# 5.11. Batch Normalization¶

Training very deep models is difficult and it can be tricky to get the models to converge (or converge within a reasonable amount of time) when training. It can be equally challenging to ensure that they do not overfit. This is one of the reasons why it took a long time for very deep networks with over 100 layers to gain popularity.

## 5.11.1. Training Deep Networks¶

Let’s review some of the practical challenges when training deep networks.

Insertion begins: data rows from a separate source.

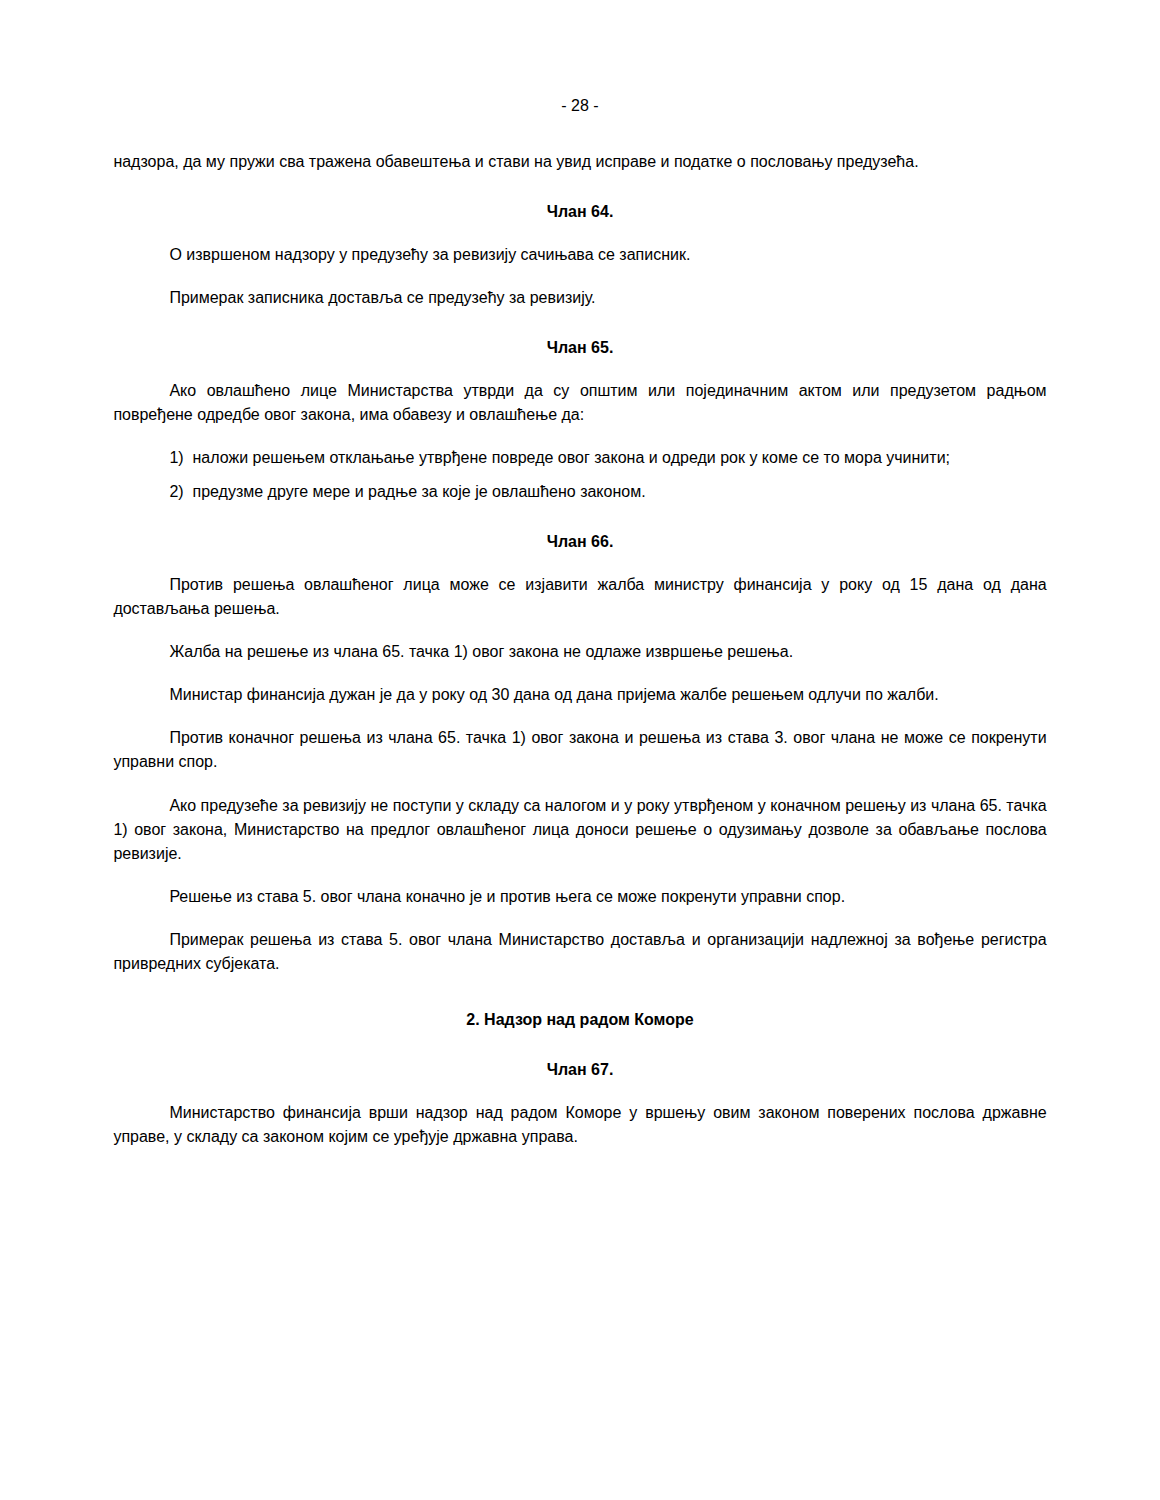- 28 -
надзора, да му пружи сва тражена обавештења и стави на увид исправе и податке о пословању предузећа.
Члан 64.
О извршеном надзору у предузећу за ревизију сачињава се записник.
Примерак записника доставља се предузећу за ревизију.
Члан 65.
Ако овлашћено лице Министарства утврди да су општим или појединачним актом или предузетом радњом повређене одредбе овог закона, има обавезу и овлашћење да:
1) наложи решењем отклањање утврђене повреде овог закона и одреди рок у коме се то мора учинити;
2) предузме друге мере и радње за које је овлашћено законом.
Члан 66.
Против решења овлашћеног лица може се изјавити жалба министру финансија у року од 15 дана од дана достављања решења.
Жалба на решење из члана 65. тачка 1) овог закона не одлаже извршење решења.
Министар финансија дужан је да у року од 30 дана од дана пријема жалбе решењем одлучи по жалби.
Против коначног решења из члана 65. тачка 1) овог закона и решења из става 3. овог члана не може се покренути управни спор.
Ако предузеће за ревизију не поступи у складу са налогом и у року утврђеном у коначном решењу из члана 65. тачка 1) овог закона, Министарство на предлог овлашћеног лица доноси решење о одузимању дозволе за обављање послова ревизије.
Решење из става 5. овог члана коначно је и против њега се може покренути управни спор.
Примерак решења из става 5. овог члана Министарство доставља и организацији надлежној за вођење регистра привредних субјеката.
2. Надзор над радом Коморе
Члан 67.
Министарство финансија врши надзор над радом Коморе у вршењу овим законом поверених послова државне управе, у складу са законом којим се уређује државна управа.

1. Data preprocessing is a key aspect of effective statistical modeling. Recall our discussion when we applied deep networks to Predicting House Prices. There we standardized input data to zero mean and unit variance. Standardizing input data makes the distribution of features similar, which generally makes it easier to train effective models since parameters are a-priori at a similar scale.
2. As we train the model, the activations in intermediate layers of the network will assume rather different orders of magnitude. This can lead to issues with the convergence of the network due to scale of activations - if one layer has activation values that are 100x that of another layer, we need to adjust learning rates adaptively per layer (or even per parameter group per layer).
3. Deeper networks are fairly complex and they are more prone to overfitting. This means that regularization becomes more critical. That said dropout is nontrivial to use in convolutional layers and does not perform as well, hence we need a more appropriate type of regularization.
4. When training deep networks the last layers will converge first, at which point the layers below start converging. Unfortunately, once this happens, the weights for the last layers are no longer optimal and they need to converge again. As training progresses, this gets worse.

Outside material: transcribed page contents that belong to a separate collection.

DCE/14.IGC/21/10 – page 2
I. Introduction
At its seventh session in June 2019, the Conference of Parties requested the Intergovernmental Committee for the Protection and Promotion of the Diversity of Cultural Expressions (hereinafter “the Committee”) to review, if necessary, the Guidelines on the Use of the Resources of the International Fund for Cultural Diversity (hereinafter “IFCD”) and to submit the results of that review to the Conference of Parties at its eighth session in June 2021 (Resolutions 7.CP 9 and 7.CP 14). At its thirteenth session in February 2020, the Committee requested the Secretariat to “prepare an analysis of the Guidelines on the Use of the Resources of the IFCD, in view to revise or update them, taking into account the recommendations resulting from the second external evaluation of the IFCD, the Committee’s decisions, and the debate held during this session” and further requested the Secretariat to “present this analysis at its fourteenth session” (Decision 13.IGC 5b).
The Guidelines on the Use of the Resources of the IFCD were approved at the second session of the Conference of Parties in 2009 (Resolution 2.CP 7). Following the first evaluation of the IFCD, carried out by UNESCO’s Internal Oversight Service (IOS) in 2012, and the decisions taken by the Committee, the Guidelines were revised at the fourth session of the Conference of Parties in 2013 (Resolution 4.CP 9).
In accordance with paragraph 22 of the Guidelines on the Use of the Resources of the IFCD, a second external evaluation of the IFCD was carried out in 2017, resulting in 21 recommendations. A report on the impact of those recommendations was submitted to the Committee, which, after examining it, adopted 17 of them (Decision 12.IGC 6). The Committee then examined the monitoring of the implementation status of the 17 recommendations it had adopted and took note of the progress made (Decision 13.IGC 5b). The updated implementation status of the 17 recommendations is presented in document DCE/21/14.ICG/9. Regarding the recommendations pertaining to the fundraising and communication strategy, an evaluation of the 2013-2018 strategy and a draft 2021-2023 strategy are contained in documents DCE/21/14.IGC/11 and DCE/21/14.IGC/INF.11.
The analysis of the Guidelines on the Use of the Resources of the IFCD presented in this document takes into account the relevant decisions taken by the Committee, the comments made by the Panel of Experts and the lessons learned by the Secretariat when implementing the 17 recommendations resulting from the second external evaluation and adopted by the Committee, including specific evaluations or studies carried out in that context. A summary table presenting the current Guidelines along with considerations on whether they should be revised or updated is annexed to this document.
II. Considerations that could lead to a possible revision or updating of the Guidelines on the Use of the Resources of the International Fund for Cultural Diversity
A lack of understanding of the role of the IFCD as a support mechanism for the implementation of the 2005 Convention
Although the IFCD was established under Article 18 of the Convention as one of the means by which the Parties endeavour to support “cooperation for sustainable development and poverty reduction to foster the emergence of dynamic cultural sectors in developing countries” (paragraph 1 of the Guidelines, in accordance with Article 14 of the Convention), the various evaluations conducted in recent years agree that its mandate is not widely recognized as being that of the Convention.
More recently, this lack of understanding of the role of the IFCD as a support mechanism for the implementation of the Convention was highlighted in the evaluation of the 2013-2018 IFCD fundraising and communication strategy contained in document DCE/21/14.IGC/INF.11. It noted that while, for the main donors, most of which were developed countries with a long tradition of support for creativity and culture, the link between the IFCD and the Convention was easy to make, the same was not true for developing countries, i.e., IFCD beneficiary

Batch normalization (BN), as proposed by Ioffe and Szegedy, 2015, can be used to cope with the challenges of deep model training. During training, BN continuously adjusts the intermediate output of the neural network by utilizing the mean and standard deviation of the mini-batch. In effect that causes the optimization landscape of the model to be smoother, hence allowing the model to reach a local minimum and to be trained faster. That being said, one has to be careful in oder to avoid the already troubling trends in machine learning (Lipton et al, 2018). Batch normalization has been shown (Santukar et al., 2018) to have no relation at all with internal covariate shift, as a matter in fact it has been shown that it actually causes the opposite result from what it was originally intended, pointed by Lipton et al., 2018 as well. In a nutshell, the idea in Batch Normalization is to transform the activation at a given layer from $$\mathbf{x}$$ to

$\mathrm{BN}(\mathbf{x}) = \mathbf{\gamma} \odot \frac{\mathbf{x} - \hat{\mathbf{\mu}}}{\hat\sigma} + \mathbf{\beta}$

Here $$\hat{\mathbf{\mu}}$$ is the estimate of the mean and $$\hat{\mathbf{\sigma}}$$ is the estimate of the variance. The result is that the activations are approximately rescaled to zero mean and unit variance. Since this may not be quite what we want, we allow for a coordinate-wise scaling coefficient $$\mathbf{\gamma}$$ and an offset $$\mathbf{\beta}$$. Consequently the activations for intermediate layers cannot diverge any longer: we are actively rescaling it back to a given order of magnitude via $$\mathbf{\mu}$$ and $$\sigma$$. Consequently we can be more aggressive in picking large learning rates on the data. To address the fact that in some cases the activations actually need to differ from standardized data, we need to introduce scaling coefficients $$\mathbf{\gamma}$$ and an offset $$\mathbf{\beta}$$.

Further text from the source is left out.